Disney started pillaging their own box office successes in search of fortune and glory a few years ago. Some with greater success than others, and also striking fear for fans worried their favorite Disney classic will become the next unnecessary remake (I’m looking at you Beauty and the Beast and Dumbo although The Jungle Book is still the best).
Trailers be damned, Aladdin winds up being way more fun than expected. Director/co-writer Guy Ritchie may not seem like the best choice for a CGI-heavy Bollywood-infused musical adventure, it’s his very own quirkiness that pulls these elements together.

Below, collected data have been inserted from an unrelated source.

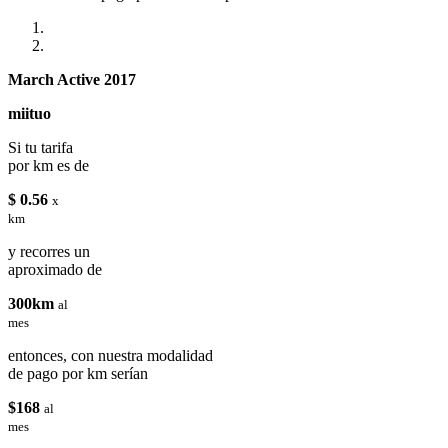
March Active 2017
miituo
Si tu tarifa
por km es de
$ 0.56
x
km
y recorres un
aproximado de
300km
al
mes
entonces, con nuestra modalidad
de pago por km serían
$168
al
mes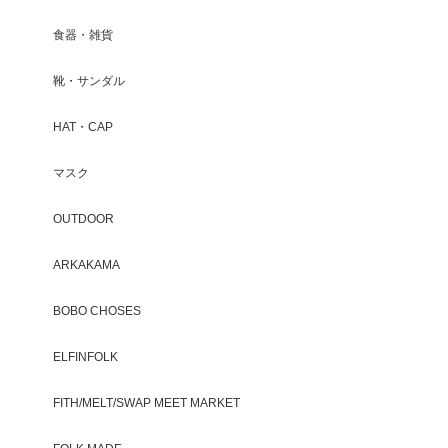
食器・雑貨
靴・サンダル
HAT・CAP
マスク
OUTDOOR
ARKAKAMA
BOBO CHOSES
ELFINFOLK
FITH/MELT/SWAP MEET MARKET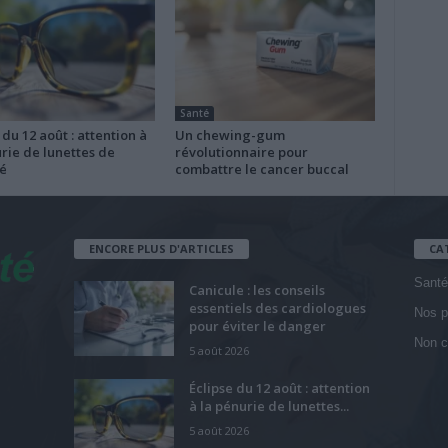
Santé
 du 12 août : attention à
Un chewing-gum
rie de lunettes de
révolutionnaire pour
é
combattre le cancer buccal
ENCORE PLUS D'ARTICLES
CA
Santé
Canicule : les conseils
essentiels des cardiologues
Nos p
pour éviter le danger
Non c
5 août 2026
Éclipse du 12 août : attention
à la pénurie de lunettes...
5 août 2026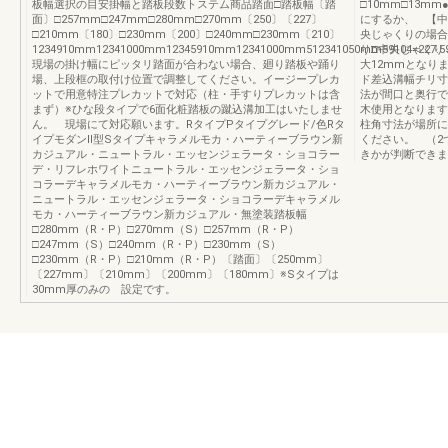
板幅選択の目安掛幅と踏板段数トステム商品踏面□踏板幅〔踏
□10mm□13
面〕□257mm□247mm□280mm□270mm〔250〕〔227〕
にするか、 【中
□210mm〔180〕□230mm〔200〕□240mm□230mm〔210〕
央じゃくりの場合
1234910mm12341000mm12345910mm12341000mm512341050mm59104=227.5910
り□中央じゃく
現場の掛け幅にピッタリ踏面が合わない場合、廻り踏板や踊り
大12mmとなり
場、上段框の取付け位置で調整してください。イージープレカ
ド差込溝幅チリ寸
ットで用意特注プレカットで対応（柱・手すりプレカットは含
法が間口と奥行で
まず）※ひな段タイプで6面化粧踏板の蹴込溝加工はいたしませ
木使用となります
ん。 現場にて対応願います。RタイプPタイプグレード/色Rタ
柱角寸法が場所に
イプモダンⅡ型Sタイプキャラメルモカ・ハーティーブラウン新
ください。 （2
カジュアル・ニュートラル・エッセンジェラータ・ショコラー
きかが判断できま
デ・リフレホワイトニュートラル・エッセンジェラータ・ショ
コラーデキャラメルモカ・ハーティーブラウン新カジュアル・
ニュートラル・エッセンジェラータ・ショコラーデキャラメル
モカ・ハーティーブラウン新カジュアル・無塗装踏板幅
□280mm（R・P）□270mm（S）□257mm（R・P）
□247mm（S）□240mm（R・P）□230mm（S）
□230mm（R・P）□210mm（R・P）〔踏面〕〔250mm〕
〔227mm〕〔210mm〕〔200mm〕〔180mm〕※Sタイプは
30mm厚のみの 設定です。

It will never erase our childhood memories of the original classic, but it’s a worthy update overflowing with charm and hilarity.
In this telling, we start with a family sailing the high seas as a Mariner (Will Smith) begins to spin them a tale. The Queen of Agrabah has been killed and the Sultan (David Negahban) keeps Princess Jasmine (Naomi Scott) from venturing out of the castle to protect her from the same fate. Aladdin (Mena Massoud) is still our favorite street rat, wandering the city with Abu when the two meet-cute as expected.
Aladdin and Jasmine find their fates entwined after Jafar (Marwan Kenzari) forces Aladdin to become the diamond in the rough, only to unleash our favorite Genie (Smith). Now, Aladdin must convince Jasmine that he’s the prince she deserves with Jafar hot on his heels with the help of Iago, to prove Aladdin is a con and try to crown himself Sultan.
The first thing you’re going to notice in this version of Aladdin is some of the song changes. The pacing is a little different, a few of the lyrics have been updated, and the music repurposed. With the help of original composer Alan Menken, Benj Pasek and Justin Paul (The Greatest Showman, La La Land) give the songs new life. Bigger, punchier, and as lively as ever, every song is more cinematic. They’ve even written a new song (“Speechless”) that, while fantastic, sticks out like a sore thumb. Thankfully Ritchie keeps it from derailing the film’s momentum.
A lot of people have been complaining about Smith as our favorite Genie. Don’t worry, he’s as charming and hilarious as ever. He never tries to replace Robin Williams’s performance, but manages to make this Genie his own. Massoud makes for a great Aladdin, I just wish they’d given him more opportunity for comedy. The scene where he meets Jasmine as Prince Ali, Massoud kills it.
And then there’s Scott as Jasmine who completely owns the film. This may be called Aladdin, but it’s really the Jasmine show. Scott may come from a Disney Channel background (Lemonade Mouth), but she gets her chance to completely shine now. Full of the Jasmine spirit we know and love, if there’s one thing Aladdin really gets right, it’s in letting Ritchie — and co-writer John August (Go, Big Fish, Frankenweenie) — add a heaping helping of girl power.
This Aladdin never tries to replace the original, but it’s a great adaptation offering tons of laughs, a few action scenes, and a huge amount of heart.